_DESCRIPTION OF THE TASK_
Once the pictures are set aside, copy everything else in the records exactly.

_TASK INPUT_
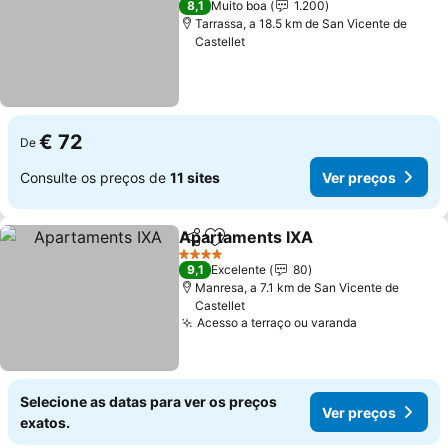
8,1
Muito boa
1.200
Tarrassa, a 18.5 km de San Vicente de
Castellet
€ 72
De
Consulte os preços de
11 sites
Ver preços
Apartaments IXA
Partilhar
Adicionar aos favoritos
4 Estrelas
9,1
Excelente
80
Manresa, a 7.1 km de San Vicente de
Castellet
Acesso a terraço ou varanda
Selecione as datas para ver os preços
Ver preços
exatos.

_EXPECTED ANSWER_
8,1
Muito boa
1.200
Tarrassa, a 18.5 km de San Vicente de
Castellet
€ 72
De
Consulte os preços de
11 sites
Ver preços
Apartaments IXA
Partilhar
Adicionar aos favoritos
4 Estrelas
9,1
Excelente
80
Manresa, a 7.1 km de San Vicente de
Castellet
Acesso a terraço ou varanda
Selecione as datas para ver os preços
Ver preços
exatos.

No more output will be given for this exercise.